DOCUMENT PASSAGE =>
Bill Nighy, pre-mega-fame, is baffled and naïve theosophist Edward Gardner (based on the actual person), a ridiculous figure set as the embodiment of any who would fall for the theosophist grift (by which, I am not suggesting the religion is ridiculous, but rather that it was instituted as a form of deception. The movie, though, invariably opts for lowest-common-denominator depictions). The actual Gardner, in Luciferian fashion, suggested that the girls’ abilities and awareness “meant that it was possible that the next cycle of evolution was underway”.
Other sides bear comment in their reflection of actual events, such as Kodak resisting endorsement of the photographs while finding that no manipulation had occured with the images themselves. I like the expert’s obliviousness to the potential import of their content because he’s purely concerned with the technical aspects (“Whoever took those didn’t know the first thing about photography”). We look at the photos now, and we’re amazed anyone would consider them genuine – which is not to say that many did not outright dismiss them at the time – but if no manipulation went on, how to explain the snap Elsie with a winged gnome, featuring as it does her extended distended hand? Whatever the explanation – “camera slant” according to Frances – it retains an eerily uncanny quality and was the element of the story that stayed with me after first seeing the images.

ACTIVITY 1 => Name every person the film review identifies by name.
ACTIVITY 2 => Pick up the film review after its final sentence and continue writing it.

EXCERPTED DATA =>

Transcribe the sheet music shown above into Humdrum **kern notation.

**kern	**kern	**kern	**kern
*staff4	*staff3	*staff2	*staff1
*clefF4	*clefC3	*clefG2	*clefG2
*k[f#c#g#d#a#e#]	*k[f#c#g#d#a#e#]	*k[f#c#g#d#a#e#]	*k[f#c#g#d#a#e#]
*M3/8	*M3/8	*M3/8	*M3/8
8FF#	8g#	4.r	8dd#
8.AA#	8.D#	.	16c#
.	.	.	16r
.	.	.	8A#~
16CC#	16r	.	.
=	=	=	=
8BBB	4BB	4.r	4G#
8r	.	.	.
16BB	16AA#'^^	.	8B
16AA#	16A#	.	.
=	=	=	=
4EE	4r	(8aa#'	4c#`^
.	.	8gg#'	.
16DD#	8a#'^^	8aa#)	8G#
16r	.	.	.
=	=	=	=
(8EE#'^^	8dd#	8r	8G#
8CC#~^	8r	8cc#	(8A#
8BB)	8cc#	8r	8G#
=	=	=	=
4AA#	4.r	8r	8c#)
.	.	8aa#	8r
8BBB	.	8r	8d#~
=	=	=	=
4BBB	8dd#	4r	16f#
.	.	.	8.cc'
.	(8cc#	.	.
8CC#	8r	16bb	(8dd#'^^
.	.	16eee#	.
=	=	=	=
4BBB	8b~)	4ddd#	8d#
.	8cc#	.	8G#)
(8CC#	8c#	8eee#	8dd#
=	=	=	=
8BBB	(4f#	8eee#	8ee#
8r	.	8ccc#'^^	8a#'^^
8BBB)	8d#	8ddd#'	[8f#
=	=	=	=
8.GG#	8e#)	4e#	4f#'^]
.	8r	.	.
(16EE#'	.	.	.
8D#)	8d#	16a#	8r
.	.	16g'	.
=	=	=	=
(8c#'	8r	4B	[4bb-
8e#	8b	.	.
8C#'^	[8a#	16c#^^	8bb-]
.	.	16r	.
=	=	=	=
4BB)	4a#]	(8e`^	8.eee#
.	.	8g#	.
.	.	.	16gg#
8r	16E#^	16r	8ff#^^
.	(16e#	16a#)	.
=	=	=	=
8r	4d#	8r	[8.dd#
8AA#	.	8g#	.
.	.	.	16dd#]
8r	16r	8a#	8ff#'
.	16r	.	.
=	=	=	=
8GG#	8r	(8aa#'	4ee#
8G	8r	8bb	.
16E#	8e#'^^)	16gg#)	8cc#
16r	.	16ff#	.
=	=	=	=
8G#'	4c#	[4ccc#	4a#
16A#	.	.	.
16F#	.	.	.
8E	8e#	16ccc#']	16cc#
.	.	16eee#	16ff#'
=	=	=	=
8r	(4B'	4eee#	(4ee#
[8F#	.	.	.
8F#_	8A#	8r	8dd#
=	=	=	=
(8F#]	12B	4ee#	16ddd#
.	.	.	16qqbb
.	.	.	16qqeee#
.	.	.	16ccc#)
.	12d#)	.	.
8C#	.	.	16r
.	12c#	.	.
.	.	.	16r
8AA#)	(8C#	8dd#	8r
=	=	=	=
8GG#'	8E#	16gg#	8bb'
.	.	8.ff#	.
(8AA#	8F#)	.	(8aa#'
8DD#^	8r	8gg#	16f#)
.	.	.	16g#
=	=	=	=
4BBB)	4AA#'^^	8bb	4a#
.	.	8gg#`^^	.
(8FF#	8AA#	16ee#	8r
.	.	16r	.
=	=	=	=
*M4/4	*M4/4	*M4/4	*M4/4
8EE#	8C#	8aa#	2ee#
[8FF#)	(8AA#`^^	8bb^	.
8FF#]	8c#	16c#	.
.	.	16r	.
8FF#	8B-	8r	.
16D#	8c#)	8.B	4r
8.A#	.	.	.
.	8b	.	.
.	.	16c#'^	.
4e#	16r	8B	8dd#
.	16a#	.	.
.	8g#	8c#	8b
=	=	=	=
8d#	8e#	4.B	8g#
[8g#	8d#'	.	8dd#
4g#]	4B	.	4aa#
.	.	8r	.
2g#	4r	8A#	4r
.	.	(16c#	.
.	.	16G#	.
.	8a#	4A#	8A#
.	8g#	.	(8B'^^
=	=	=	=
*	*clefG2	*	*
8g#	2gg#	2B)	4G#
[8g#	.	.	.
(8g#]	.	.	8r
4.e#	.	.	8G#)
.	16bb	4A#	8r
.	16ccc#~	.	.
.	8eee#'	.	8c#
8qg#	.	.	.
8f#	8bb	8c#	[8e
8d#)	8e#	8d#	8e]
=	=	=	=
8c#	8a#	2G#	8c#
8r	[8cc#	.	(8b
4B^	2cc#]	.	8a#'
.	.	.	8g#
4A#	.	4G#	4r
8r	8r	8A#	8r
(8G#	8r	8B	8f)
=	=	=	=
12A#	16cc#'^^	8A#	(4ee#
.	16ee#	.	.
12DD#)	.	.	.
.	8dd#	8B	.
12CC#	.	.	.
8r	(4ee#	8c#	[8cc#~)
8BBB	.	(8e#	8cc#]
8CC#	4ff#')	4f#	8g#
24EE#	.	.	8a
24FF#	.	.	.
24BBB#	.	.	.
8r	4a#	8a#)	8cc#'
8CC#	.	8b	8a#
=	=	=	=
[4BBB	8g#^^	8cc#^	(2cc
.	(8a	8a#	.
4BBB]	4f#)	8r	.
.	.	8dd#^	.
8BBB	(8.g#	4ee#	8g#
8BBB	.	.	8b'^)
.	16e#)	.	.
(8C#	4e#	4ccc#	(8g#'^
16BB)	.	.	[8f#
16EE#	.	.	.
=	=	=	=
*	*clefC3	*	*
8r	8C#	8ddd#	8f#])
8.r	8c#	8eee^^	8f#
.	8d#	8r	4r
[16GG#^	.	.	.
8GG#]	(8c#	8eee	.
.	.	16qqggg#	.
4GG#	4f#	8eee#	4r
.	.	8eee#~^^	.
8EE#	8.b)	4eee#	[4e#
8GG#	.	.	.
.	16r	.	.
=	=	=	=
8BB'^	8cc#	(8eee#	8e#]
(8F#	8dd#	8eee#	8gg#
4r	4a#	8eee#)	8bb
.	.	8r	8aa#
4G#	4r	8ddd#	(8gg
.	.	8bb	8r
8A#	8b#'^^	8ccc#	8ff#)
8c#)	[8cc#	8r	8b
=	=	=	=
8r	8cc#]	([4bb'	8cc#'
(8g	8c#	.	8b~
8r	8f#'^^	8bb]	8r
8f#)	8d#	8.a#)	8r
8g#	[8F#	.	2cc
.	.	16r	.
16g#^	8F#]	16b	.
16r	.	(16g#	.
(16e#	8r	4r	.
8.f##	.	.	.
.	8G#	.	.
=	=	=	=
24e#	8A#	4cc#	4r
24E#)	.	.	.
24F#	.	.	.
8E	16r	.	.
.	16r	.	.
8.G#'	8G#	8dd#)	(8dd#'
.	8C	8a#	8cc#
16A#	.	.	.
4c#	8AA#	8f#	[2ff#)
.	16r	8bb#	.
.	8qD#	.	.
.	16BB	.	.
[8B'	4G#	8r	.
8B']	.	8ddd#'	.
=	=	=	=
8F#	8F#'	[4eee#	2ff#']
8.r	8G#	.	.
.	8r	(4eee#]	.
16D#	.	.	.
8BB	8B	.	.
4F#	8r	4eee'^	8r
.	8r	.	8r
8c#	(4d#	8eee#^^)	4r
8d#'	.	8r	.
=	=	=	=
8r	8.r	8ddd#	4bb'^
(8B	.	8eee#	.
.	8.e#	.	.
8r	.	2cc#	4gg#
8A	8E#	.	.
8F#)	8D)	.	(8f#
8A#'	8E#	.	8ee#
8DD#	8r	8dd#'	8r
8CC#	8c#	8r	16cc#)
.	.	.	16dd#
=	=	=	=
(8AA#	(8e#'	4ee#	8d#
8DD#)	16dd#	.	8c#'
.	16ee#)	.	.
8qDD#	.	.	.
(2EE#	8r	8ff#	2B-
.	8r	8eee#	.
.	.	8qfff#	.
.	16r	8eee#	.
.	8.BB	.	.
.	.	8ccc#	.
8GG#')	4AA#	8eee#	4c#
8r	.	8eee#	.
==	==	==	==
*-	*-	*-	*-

RESPONSE 1 => Bill Nighy, Edward Gardner, Elsie, Frances

RESPONSE 2 =>
Harry Houdini: I fought against those who seek to make a profit out of the grief the pain and the loneliness of their fellow human beings. I stand against fraud, against the exploitation of suffering mothers, whose dead children are puppeteered in front of their grieving eyes. But I don’t see any of that here. I see only joy.
Houdini is given a doublespeak non-endorsement endorsement of the case, quite cute-clever in its presentation and essentially offering that all this is very harmless, as the only people who will be duped are those who should have the wherewithal to make their own deductions (adults). Is that fair? The legacy of the girls, and revisiting the case in the ’60s, ’70s and ’80s rather drew a line under any room for doubt (and the fact that Elsie was significantly older than depicted in the movie, so not a mere child with no knowledge of photography). But they, to varying degrees, did insist they’d seen actual fairies, and who is to argue with that? Well, besides anyone dyed in materialist dogmatism.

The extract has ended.